▶ GIVEN RECORDS
# # # # #

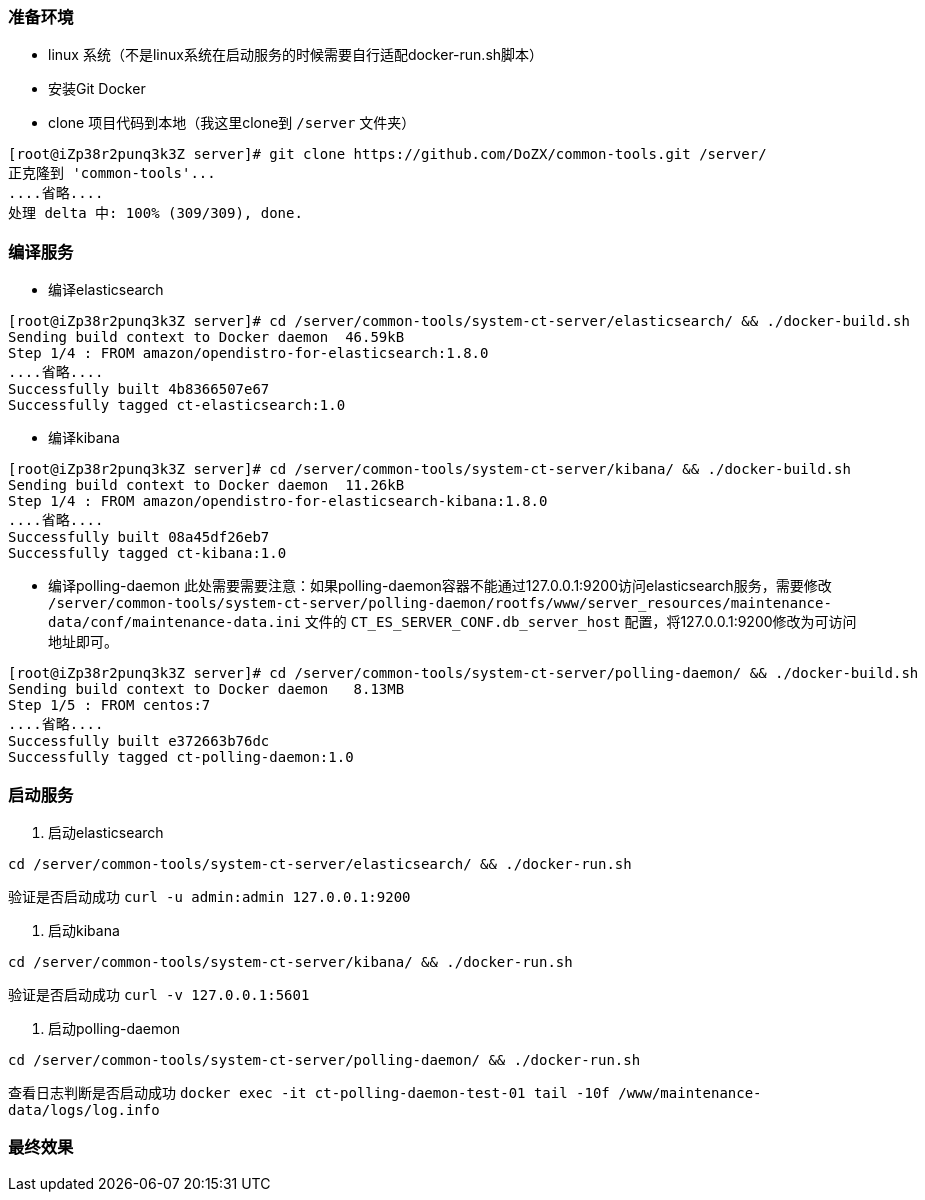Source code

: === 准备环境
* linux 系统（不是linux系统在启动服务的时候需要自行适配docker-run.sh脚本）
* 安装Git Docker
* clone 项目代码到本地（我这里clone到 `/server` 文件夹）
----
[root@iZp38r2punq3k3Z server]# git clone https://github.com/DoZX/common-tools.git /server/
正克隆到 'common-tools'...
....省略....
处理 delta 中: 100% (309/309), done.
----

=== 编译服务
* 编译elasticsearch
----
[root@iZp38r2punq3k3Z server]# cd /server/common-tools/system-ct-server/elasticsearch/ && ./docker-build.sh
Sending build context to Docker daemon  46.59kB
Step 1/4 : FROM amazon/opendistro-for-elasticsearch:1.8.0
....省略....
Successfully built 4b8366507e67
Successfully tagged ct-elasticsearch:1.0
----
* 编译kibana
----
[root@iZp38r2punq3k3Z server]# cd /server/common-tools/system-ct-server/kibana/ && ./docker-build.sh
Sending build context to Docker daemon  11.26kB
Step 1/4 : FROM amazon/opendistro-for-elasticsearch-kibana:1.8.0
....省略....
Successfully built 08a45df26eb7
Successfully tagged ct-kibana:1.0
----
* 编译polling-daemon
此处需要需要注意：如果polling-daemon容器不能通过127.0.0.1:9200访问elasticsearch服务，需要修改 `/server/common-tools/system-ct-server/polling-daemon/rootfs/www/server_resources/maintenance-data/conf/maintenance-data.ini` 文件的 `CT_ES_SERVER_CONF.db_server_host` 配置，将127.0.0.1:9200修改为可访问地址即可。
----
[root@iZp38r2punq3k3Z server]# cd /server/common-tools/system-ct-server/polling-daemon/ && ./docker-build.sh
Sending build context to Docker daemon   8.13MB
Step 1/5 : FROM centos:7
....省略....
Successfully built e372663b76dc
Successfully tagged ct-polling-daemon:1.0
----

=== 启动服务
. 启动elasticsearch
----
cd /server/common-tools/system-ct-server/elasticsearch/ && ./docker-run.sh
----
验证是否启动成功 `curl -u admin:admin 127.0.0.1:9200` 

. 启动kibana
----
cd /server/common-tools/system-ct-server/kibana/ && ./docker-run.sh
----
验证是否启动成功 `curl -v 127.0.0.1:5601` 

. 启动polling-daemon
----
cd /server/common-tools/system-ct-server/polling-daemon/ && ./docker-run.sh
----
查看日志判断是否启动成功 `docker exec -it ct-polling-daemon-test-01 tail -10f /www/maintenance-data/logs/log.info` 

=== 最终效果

# # # # #

▶ PROBLEM DETAILS
Scan the records above and show every line in which the word "opendistro" occurs.

▶ RESULT OF THIS TASK
Step 1/4 : FROM amazon/opendistro-for-elasticsearch:1.8.0
Step 1/4 : FROM amazon/opendistro-for-elasticsearch-kibana:1.8.0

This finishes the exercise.